Last November, Congress passed the Commercial Space Launch Competitiveness Act (CSLCA) and, in doing so, sent a clear message to space entrepreneurs who plan to extract natural resources from asteroids and other celestial bodies: that they will be able to operate free from harmful interference and may assert ownership over any resources that they extract. Although actual asteroid mining may still be decades off, investors need this assurance now if they are to continue to fund the companies that are developing technology that will be a cornerstone of an expanded human presence in space.
However, the clarity of this message is in danger of being muddied by allegations from delegates of the UN’s Committee on the Peaceful Uses of Outer Space (COPUOS) that the CSLCA violates international law. The most vociferous opposition to the legality of the CSLCA was voiced in statements by Brazil and Russia submitted during the February meeting of the Scientific and Technical Subcommittee. They accused the U.S. of acting unilaterally with “total disrespect for international law order [sic]” in enacting legislation that contains “inconsistencies” with the Outer Space Treaty (OST), specifically the Article II prohibition of national appropriation.
Yet, these statements provide virtually no legal foundation for such allegations and ignore explicit language in the law disclaiming any intent to appropriate property or assert sovereignty: “[B]y the enactment of this Act, the United States does not… assert sovereignty or sovereign or exclusive rights or jurisdiction over, or the ownership of, any celestial body.” There can be no appropriation or claim of sovereignty in the absence of a Congressional assertion of such claim — and here we have an explicit disclaimer.
Anyone familiar with the lengthy drafting process that led to the adoption of the CSLCA knows that those involved with the bill paid great attention to compliance with international law. Earlier bills regarding asteroid mining raised concerns in Congress about compliance with Article II, particularly due to the inclusion in the earlier proposed ASTEROIDS Act of a “first in time, first in right” rule for entities competing for rights to mine a particular asteroid. The language that was ultimately adopted in the CSLCA was pared back to provisions that merely ensure ownership rights over extracted resources, but provide no rights over mining sites or resources in situ.
The question at the heart of this debate comes down to this: is private ownership of extracted resources a permitted “use” of celestial bodies under Article I of the OST, or is it prohibited “appropriation” of a celestial body under Article II? Critics of the CSLCA should be aware that the weight of the experts is gathering on the side of permitted use. The Board of Directors of the International Institute of Space Law (IISL) issued a statement in December of last year expressing the opinion that the right to assert private ownership over extracted resources was an acceptable interpretation of the OST.
The IISL statement also observed that there is no international agreement that specifically addresses this issue. The Permanent Court of International Justice (the predecessor of the International Court of Justice) decided long ago in the Lotus case that, in the absence of a specific prohibition, sovereign states are free to act. Critics should also keep in mind the domestic scope of the CSLCA: this guarantee of ownership only applies to entities under U.S. jurisdiction. Whether other countries wish to enact a similar law or enforce the U.S. law in their courts is left entirely to the discretion of those countries.

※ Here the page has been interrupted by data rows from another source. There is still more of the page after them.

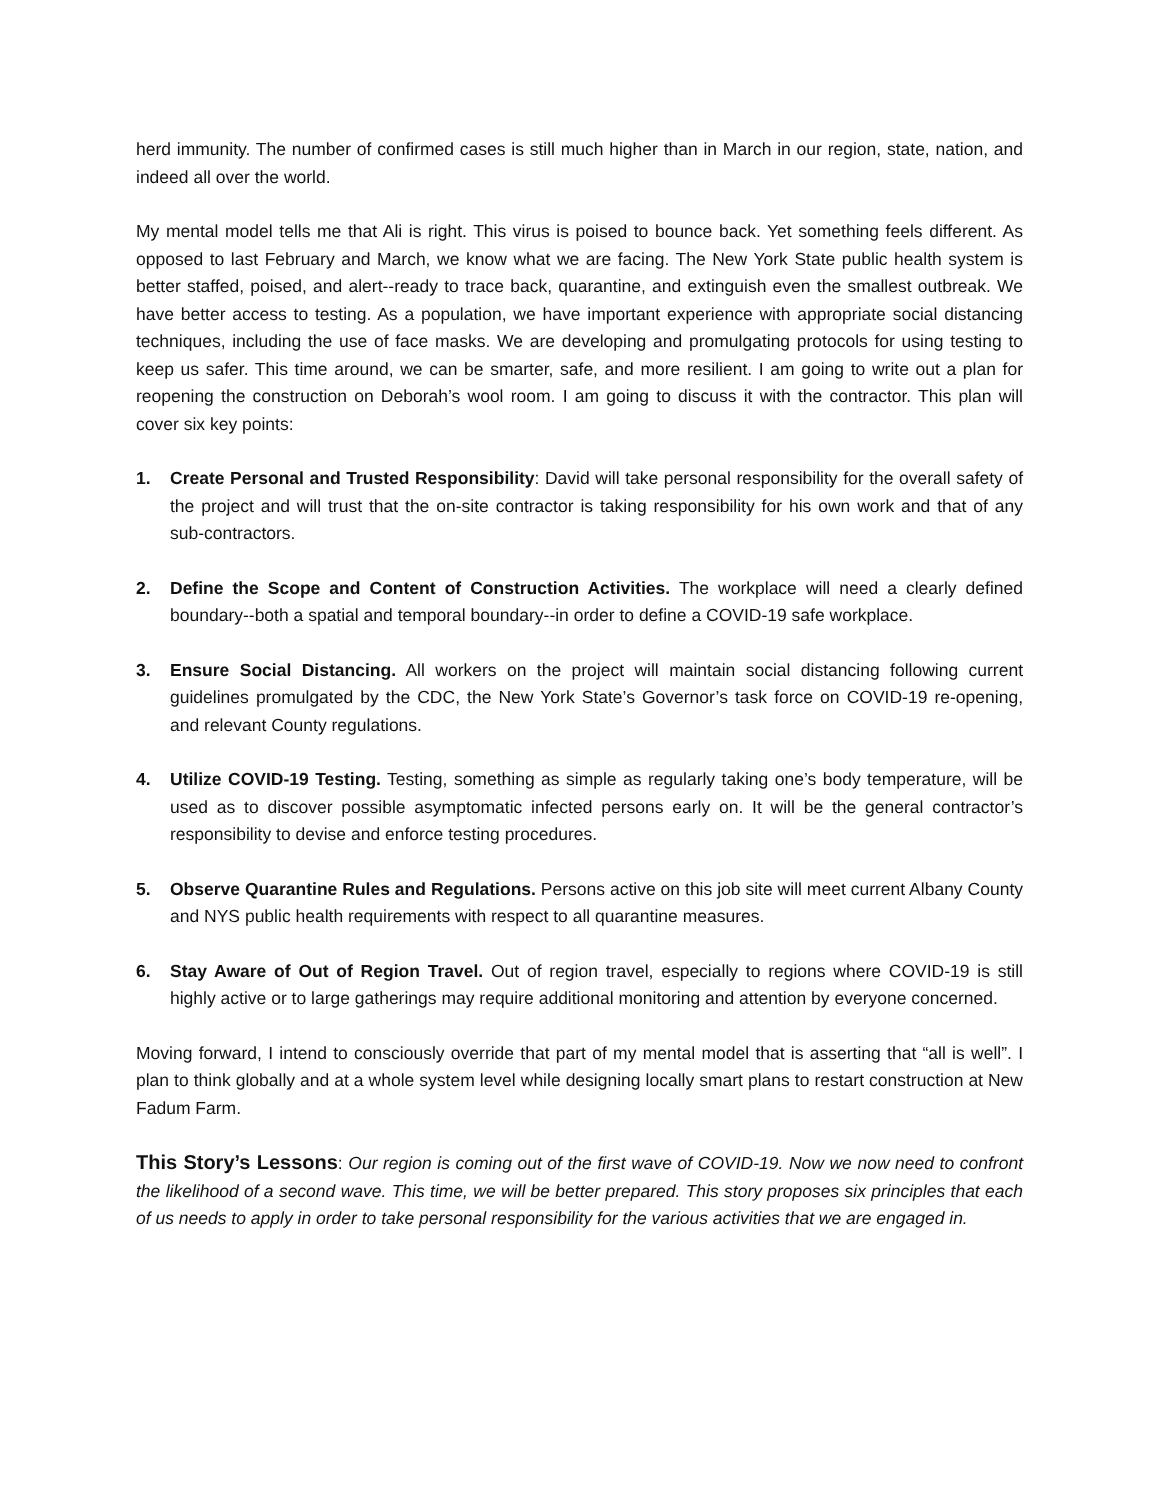herd immunity. The number of confirmed cases is still much higher than in March in our region, state, nation, and indeed all over the world.
My mental model tells me that Ali is right. This virus is poised to bounce back. Yet something feels different. As opposed to last February and March, we know what we are facing. The New York State public health system is better staffed, poised, and alert--ready to trace back, quarantine, and extinguish even the smallest outbreak. We have better access to testing. As a population, we have important experience with appropriate social distancing techniques, including the use of face masks. We are developing and promulgating protocols for using testing to keep us safer. This time around, we can be smarter, safe, and more resilient. I am going to write out a plan for reopening the construction on Deborah’s wool room. I am going to discuss it with the contractor. This plan will cover six key points:
1. Create Personal and Trusted Responsibility: David will take personal responsibility for the overall safety of the project and will trust that the on-site contractor is taking responsibility for his own work and that of any sub-contractors.
2. Define the Scope and Content of Construction Activities. The workplace will need a clearly defined boundary--both a spatial and temporal boundary--in order to define a COVID-19 safe workplace.
3. Ensure Social Distancing. All workers on the project will maintain social distancing following current guidelines promulgated by the CDC, the New York State’s Governor’s task force on COVID-19 re-opening, and relevant County regulations.
4. Utilize COVID-19 Testing. Testing, something as simple as regularly taking one’s body temperature, will be used as to discover possible asymptomatic infected persons early on. It will be the general contractor’s responsibility to devise and enforce testing procedures.
5. Observe Quarantine Rules and Regulations. Persons active on this job site will meet current Albany County and NYS public health requirements with respect to all quarantine measures.
6. Stay Aware of Out of Region Travel. Out of region travel, especially to regions where COVID-19 is still highly active or to large gatherings may require additional monitoring and attention by everyone concerned.
Moving forward, I intend to consciously override that part of my mental model that is asserting that “all is well”. I plan to think globally and at a whole system level while designing locally smart plans to restart construction at New Fadum Farm.
This Story’s Lessons: Our region is coming out of the first wave of COVID-19. Now we now need to confront the likelihood of a second wave. This time, we will be better prepared. This story proposes six principles that each of us needs to apply in order to take personal responsibility for the various activities that we are engaged in.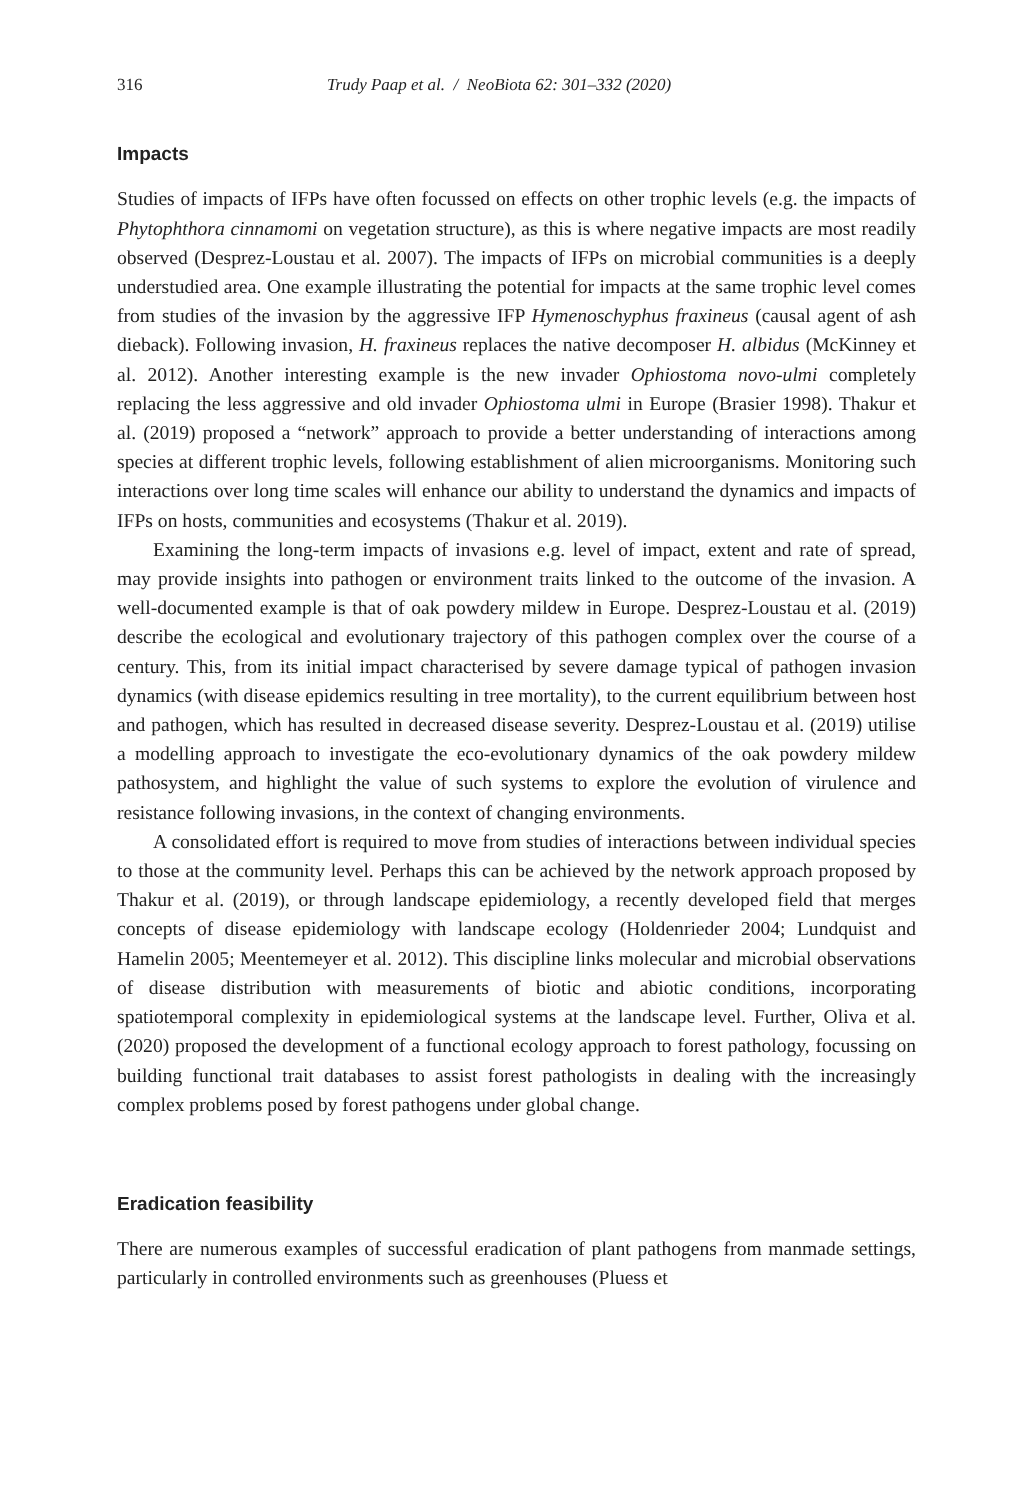316 Trudy Paap et al. / NeoBiota 62: 301–332 (2020)
Impacts
Studies of impacts of IFPs have often focussed on effects on other trophic levels (e.g. the impacts of Phytophthora cinnamomi on vegetation structure), as this is where negative impacts are most readily observed (Desprez-Loustau et al. 2007). The impacts of IFPs on microbial communities is a deeply understudied area. One example illustrating the potential for impacts at the same trophic level comes from studies of the invasion by the aggressive IFP Hymenoschyphus fraxineus (causal agent of ash dieback). Following invasion, H. fraxineus replaces the native decomposer H. albidus (McKinney et al. 2012). Another interesting example is the new invader Ophiostoma novo-ulmi completely replacing the less aggressive and old invader Ophiostoma ulmi in Europe (Brasier 1998). Thakur et al. (2019) proposed a “network” approach to provide a better understanding of interactions among species at different trophic levels, following establishment of alien microorganisms. Monitoring such interactions over long time scales will enhance our ability to understand the dynamics and impacts of IFPs on hosts, communities and ecosystems (Thakur et al. 2019).
Examining the long-term impacts of invasions e.g. level of impact, extent and rate of spread, may provide insights into pathogen or environment traits linked to the outcome of the invasion. A well-documented example is that of oak powdery mildew in Europe. Desprez-Loustau et al. (2019) describe the ecological and evolutionary trajectory of this pathogen complex over the course of a century. This, from its initial impact characterised by severe damage typical of pathogen invasion dynamics (with disease epidemics resulting in tree mortality), to the current equilibrium between host and pathogen, which has resulted in decreased disease severity. Desprez-Loustau et al. (2019) utilise a modelling approach to investigate the eco-evolutionary dynamics of the oak powdery mildew pathosystem, and highlight the value of such systems to explore the evolution of virulence and resistance following invasions, in the context of changing environments.
A consolidated effort is required to move from studies of interactions between individual species to those at the community level. Perhaps this can be achieved by the network approach proposed by Thakur et al. (2019), or through landscape epidemiology, a recently developed field that merges concepts of disease epidemiology with landscape ecology (Holdenrieder 2004; Lundquist and Hamelin 2005; Meentemeyer et al. 2012). This discipline links molecular and microbial observations of disease distribution with measurements of biotic and abiotic conditions, incorporating spatiotemporal complexity in epidemiological systems at the landscape level. Further, Oliva et al. (2020) proposed the development of a functional ecology approach to forest pathology, focussing on building functional trait databases to assist forest pathologists in dealing with the increasingly complex problems posed by forest pathogens under global change.
Eradication feasibility
There are numerous examples of successful eradication of plant pathogens from manmade settings, particularly in controlled environments such as greenhouses (Pluess et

Another important voice in this debate was raised in a position paper recently issued by the Space Generation Advisory Council, an international organization of young leaders in the fields of space law and policy. This paper supports the legality of the CSLCA based on a straightforward application of the Vienna Convention. As the paper points out, the “ordinary meaning” (a touchstone of treaty interpretation) of the word “use” according to the Oxford English Dictionary includes “to take or consume (an amount) from a limited supply.” It is clear that the next generation wants asteroid mining to begin. As succeeding generations will be the ones who develop these industries and technologies, COPUOS should listen to their voice.
The second point of criticism, that the U.S. “disrespected” the international legal process by acting unilaterally, has no bearing on the legality of the CSLCA. If the U.S. were a party to the Moon Agreement, then there may have been an obligation to engage in an international process to develop regulations for resource extraction. But the U.S., like Russia and Brazil, is not a party to the Moon Agreement. In light of this, the U.S. is free to engage in domestic regulation of mining activities.
Moreover, in stark contrast to accusations of the U.S. disrespecting the international legal process, the resource extraction language and numerous other provisions within the CSLCA are examples of the U.S. ensuring conformity with its obligations under the OST. Under Article VI, the OST requires “continuing supervision” of national activity. When U.S. companies began to lay plans for asteroid mining, Congress was compelled to legislate and regulate this activity.
The COPUOS must not take this issue lightly. The words of critics are not harmless. Investors need assurance, and the appearance of international discord on this issue threatens investor confidence. We need to come together as an international community to commit to compliance with the Article II prohibition of national appropriation, but just as importantly, we need to respect Article I of the OST and the principle of free use of space.
Mark J. Sundahl is Associate Dean and Professor of Law at Cleveland State University and Chair of the International Space Policy Working Group of the FAA’s Commercial Space Transportation Advisory Committee.